**Exercise details:** Stop after the line with "Diminution des fonds". Up to that point, output every line of the listing below exactly from the first one onward, skipping pictures.

**Raw data:**

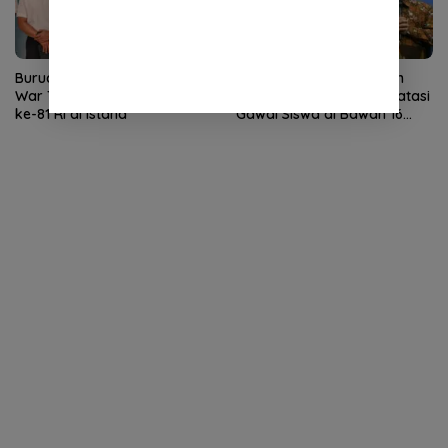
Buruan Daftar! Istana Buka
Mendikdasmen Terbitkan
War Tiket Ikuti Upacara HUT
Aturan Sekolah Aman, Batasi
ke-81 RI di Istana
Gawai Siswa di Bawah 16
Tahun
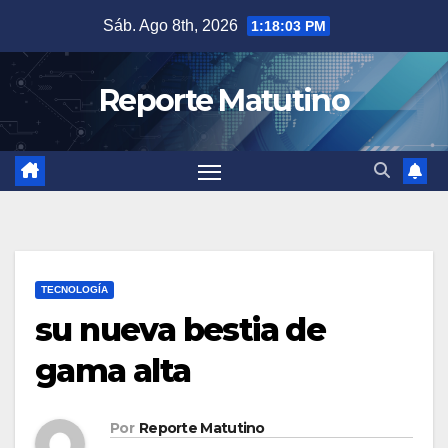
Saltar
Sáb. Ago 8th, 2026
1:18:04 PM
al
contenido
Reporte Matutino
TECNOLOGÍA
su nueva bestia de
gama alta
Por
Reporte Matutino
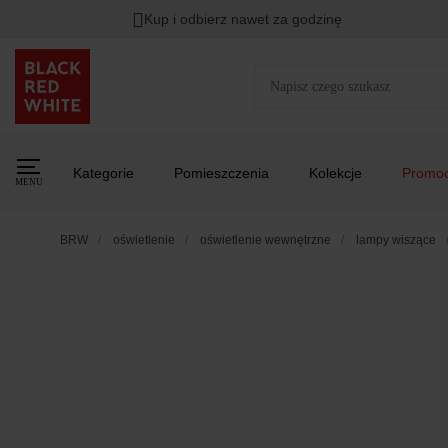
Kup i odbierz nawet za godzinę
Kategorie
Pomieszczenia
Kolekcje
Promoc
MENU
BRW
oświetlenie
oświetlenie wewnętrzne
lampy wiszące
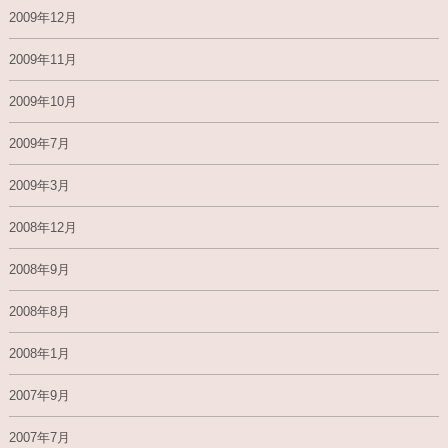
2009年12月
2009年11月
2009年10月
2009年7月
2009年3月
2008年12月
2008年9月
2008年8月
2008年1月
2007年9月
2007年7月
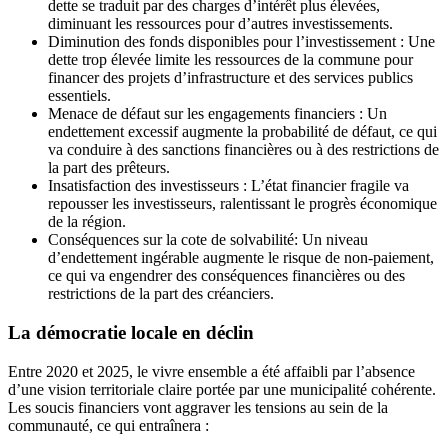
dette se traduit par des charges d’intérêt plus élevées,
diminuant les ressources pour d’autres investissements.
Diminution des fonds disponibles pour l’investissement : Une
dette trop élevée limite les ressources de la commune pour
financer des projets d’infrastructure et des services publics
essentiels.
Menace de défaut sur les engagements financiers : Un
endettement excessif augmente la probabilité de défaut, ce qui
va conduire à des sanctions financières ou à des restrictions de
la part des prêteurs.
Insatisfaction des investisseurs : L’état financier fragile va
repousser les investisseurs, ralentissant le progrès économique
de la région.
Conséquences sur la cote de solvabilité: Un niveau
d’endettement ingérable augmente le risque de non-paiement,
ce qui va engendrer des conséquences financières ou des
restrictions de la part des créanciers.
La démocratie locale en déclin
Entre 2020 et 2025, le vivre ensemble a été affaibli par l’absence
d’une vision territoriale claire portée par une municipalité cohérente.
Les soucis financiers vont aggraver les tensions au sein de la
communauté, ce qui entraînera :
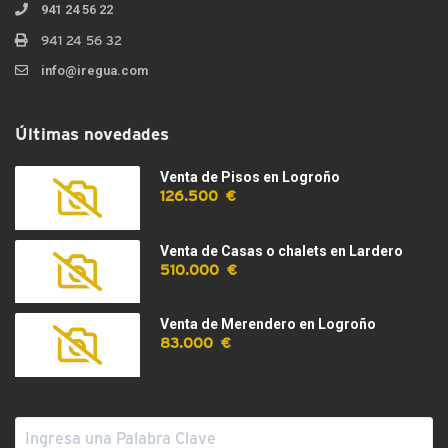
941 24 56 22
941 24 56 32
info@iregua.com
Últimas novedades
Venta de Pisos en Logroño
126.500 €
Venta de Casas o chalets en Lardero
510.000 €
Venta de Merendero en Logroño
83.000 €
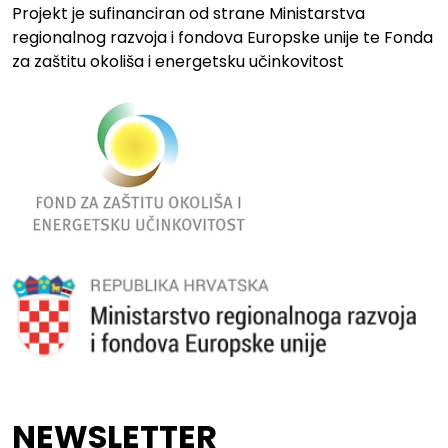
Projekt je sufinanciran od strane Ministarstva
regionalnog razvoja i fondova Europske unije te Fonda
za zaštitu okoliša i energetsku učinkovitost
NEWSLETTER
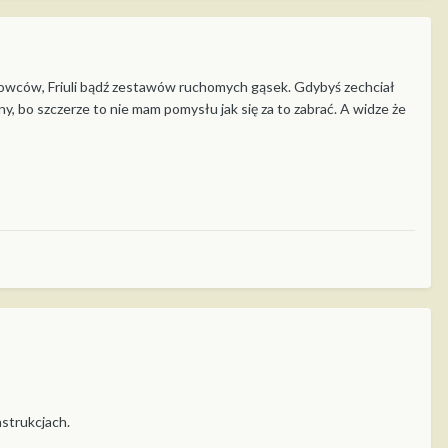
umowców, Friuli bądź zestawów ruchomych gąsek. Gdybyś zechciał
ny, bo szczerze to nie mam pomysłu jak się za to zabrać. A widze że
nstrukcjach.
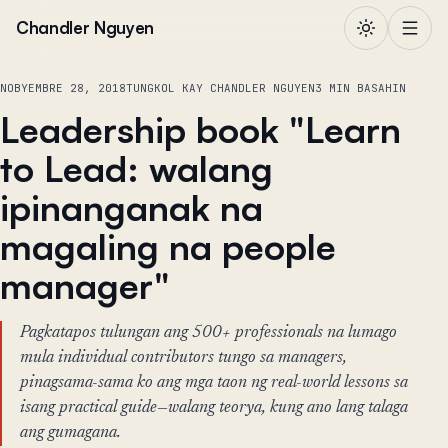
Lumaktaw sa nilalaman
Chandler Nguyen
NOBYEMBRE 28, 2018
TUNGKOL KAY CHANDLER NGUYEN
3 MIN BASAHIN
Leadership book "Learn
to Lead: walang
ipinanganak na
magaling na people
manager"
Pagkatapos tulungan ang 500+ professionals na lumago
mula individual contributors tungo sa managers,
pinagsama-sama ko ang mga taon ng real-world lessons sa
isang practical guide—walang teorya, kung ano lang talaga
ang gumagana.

**Output below:**
Buruan Daftar! Istana Buka
Mendikdasmen Terbitkan
War Tiket Ikuti Upacara HUT
Aturan Sekolah Aman, Batasi
ke-81 RI di Istana
Gawai Siswa di Bawah 16
Tahun
Saltar
Sáb. Ago 8th, 2026
1:18:04 PM
al
contenido
Reporte Matutino
TECNOLOGÍA
su nueva bestia de
gama alta
Por
Reporte Matutino
Kup i odbierz nawet za godzinę
Kategorie
Pomieszczenia
Kolekcje
Promoc
MENU
BRW
oświetlenie
oświetlenie wewnętrzne
lampy wiszące
2009年12月
2009年11月
2009年10月
2009年7月
2009年3月
2008年12月
2008年9月
2008年8月
2008年1月
2007年9月
2007年7月
dette se traduit par des charges d’intérêt plus élevées,
diminuant les ressources pour d’autres investissements.
Diminution des fonds disponibles pour l’investissement : Une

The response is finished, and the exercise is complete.